#### Texto extraído:
^^^^^^^^^^^^^^^^

Meu cachorro Atahualpa. Por Urda Alice Klueger
Por
muitos e muitos anos eu não quis ter em minha casa sequer uma planta, para não
estar preocupada em quem a regaria quando fosse viajar – imaginem se passava
pela minha cabeça ter um animalzinho! Então um dia… pois é, sempre tem um
dia!
Passei de manhã numa agropecuária, e havia duas jaulas
cheias de cachorros e cachorrinhos para serem doados. Dei uma espiada, e ele me
"pescou" na hora, com seu olhinho maroto e seu rabinho que parecia um fio de lã
preta abanando. Mas se eu não queria nem sequer uma planta na minha
casa…
Fui
embora, mas era como se não tivesse ido. Talvez aquele tenha sido um dos dias
mais complicados da minha vida. Não conseguia tirar aquele bichinho da minha
cabeça – e se eu ficasse com ele? Tinha lá também uma irmãzinha dele, preta e
branca, e havia cachorrinhos "de raça", mas era aquele vira-latas peludinho
preto quem me cativara, e a partir do meio dia o meu pensamento já era outro: se
ninguém o tivesse pegado até o final da tarde, eu iria ficar com ele. Depois de
tal decisão, outra se impunha: que nome dar ao bichinho? Não podia ser um nome
qualquer, e fiquei divagando entre os nomes mais bonitos que conhecia,
principalmente os dos meus heróis da Literatura, e por pouco ele não veio a se
chamar Capitão Rodrigo. A História se impunha, também, e a força desta minha
América tão amada, e pensa de cá e pensa de lá, e cheguei em Atahualpa, o último
imperador Inca, aquele que foi traiçoeiramente assassinado pelo invasor espanhol
– Atahualpa nascera do amor, fora um grande imperador… sim, sim, só restava
saber se eu iria ter, mesmo, o cachorrinho.
Esperei até dez para as seis para voltar à agropecuária,
e descobri que TODOS os animais que estavam lá para doação, naquele dia, tinham
arranjado dono e ido embora – todos menos um cachorrinho que estava abandonado
lá no canto de uma jaula, abanando um rabinho que parecia um fio de lã preta do
tamanho de um dedinho de bebê – foi um momento mágico, aquele, quando peguei
Atahualpa no colo, embrulhei-o num florido pano vermelho e fui com ele até o
carro, mostrando-lhe o que havia ali por fora e começando nossa primeira
conversa:
–
Olha só, Atahualpa, veja como o mundo é grande! – e fui me exibir com ele para a
minha amiga Dina, perto dali.
Era
seis de dezembro, dia de São Nicolau, importante dia da minha cultura, quando as
crianças colocam o sapato na janela para ganhar chocolates, balas e castanhas de
São Nicolau. Para mim, era como se eu tivesse botado o sapato na janela
também!

^^^^^^^^^^^^^^^^

No texto sobre o cachorro Atahualpa, que nome o bichinho quase recebeu antes da escolha final?

#### Dados coletados:

^^^^^^^^^^^^^^^^

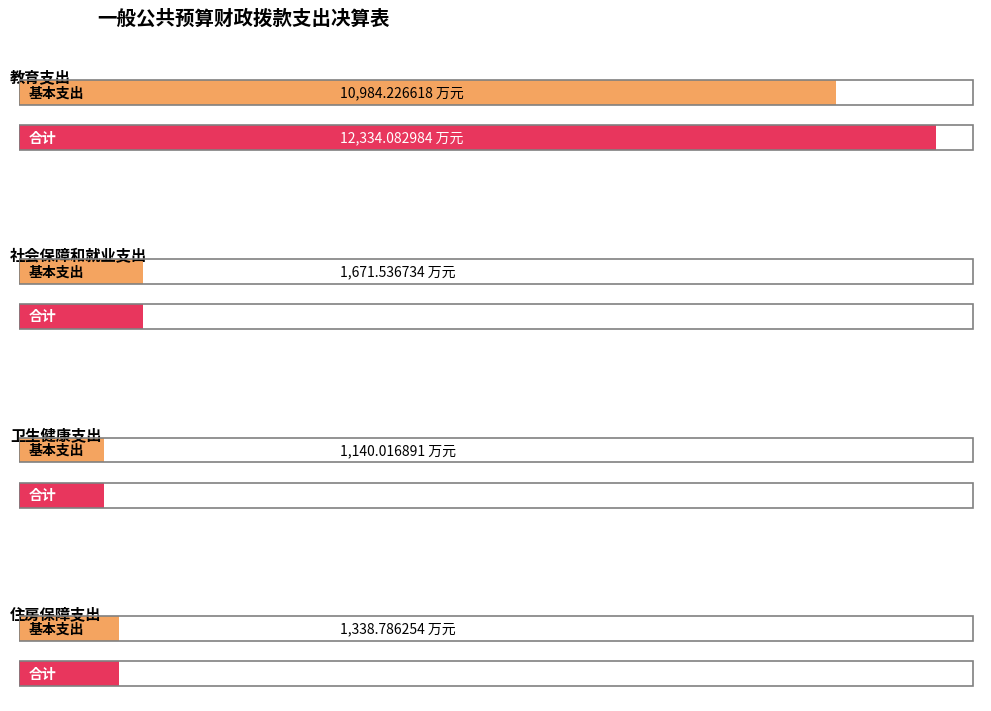

What is the label of the 2nd bar from the right?

卫生健康支出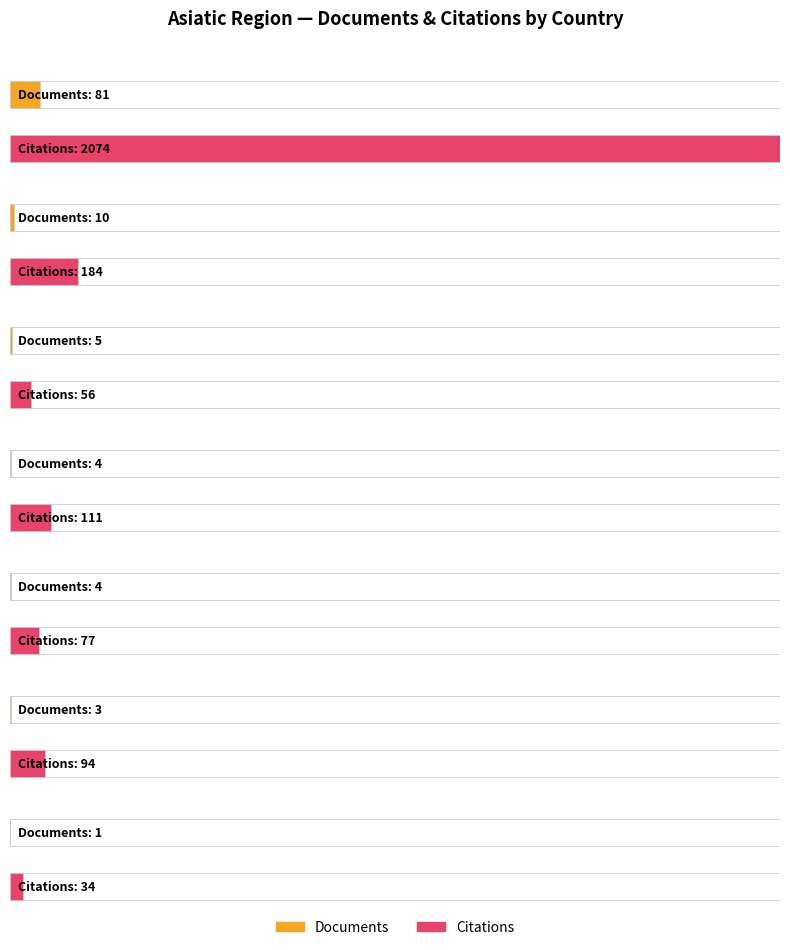

What is the difference between the highest and lowest values at China?

107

^^^^^^^^^^^^^^^^

#### Resultado do exercício:
Capitão Rodrigo.